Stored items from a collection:
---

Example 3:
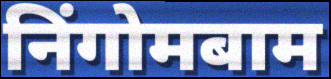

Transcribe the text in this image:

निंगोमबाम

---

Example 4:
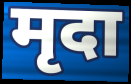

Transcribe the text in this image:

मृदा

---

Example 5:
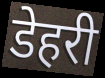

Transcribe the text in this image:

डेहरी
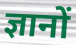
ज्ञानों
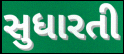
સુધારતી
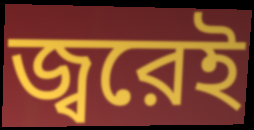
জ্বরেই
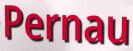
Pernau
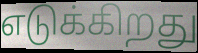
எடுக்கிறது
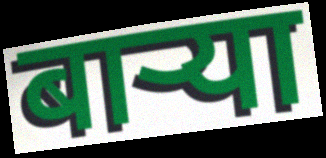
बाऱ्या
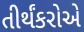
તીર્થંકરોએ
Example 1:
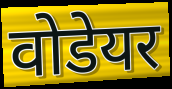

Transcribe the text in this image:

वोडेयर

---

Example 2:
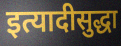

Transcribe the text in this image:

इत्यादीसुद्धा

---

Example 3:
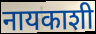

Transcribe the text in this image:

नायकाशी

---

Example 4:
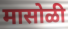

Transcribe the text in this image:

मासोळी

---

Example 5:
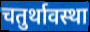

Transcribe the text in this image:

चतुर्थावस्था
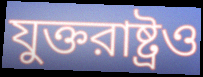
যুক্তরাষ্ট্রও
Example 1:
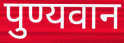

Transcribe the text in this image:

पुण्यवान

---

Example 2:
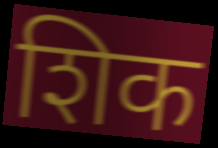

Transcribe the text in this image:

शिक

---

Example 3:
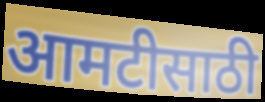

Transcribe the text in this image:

Instructions for the task:
What you return must match the data above exactly, with no images included.

Reply to the task:
---

Example 3:

Transcribe the text in this image:

निंगोमबाम

---

Example 4:

Transcribe the text in this image:

मृदा

---

Example 5:

Transcribe the text in this image:

डेहरी
ज्ञानों
સુધારતી
জ্বরেই
Pernau
எடுக்கிறது
बाऱ्या
તીર્થંકરોએ
Example 1:

Transcribe the text in this image:

वोडेयर

---

Example 2:

Transcribe the text in this image:

इत्यादीसुद्धा

---

Example 3:

Transcribe the text in this image:

नायकाशी

---

Example 4:

Transcribe the text in this image:

मासोळी

---

Example 5:

Transcribe the text in this image:

चतुर्थावस्था
যুক্তরাষ্ট্রও
Example 1:

Transcribe the text in this image:

पुण्यवान

---

Example 2:

Transcribe the text in this image:

शिक

---

Example 3:

Transcribe the text in this image:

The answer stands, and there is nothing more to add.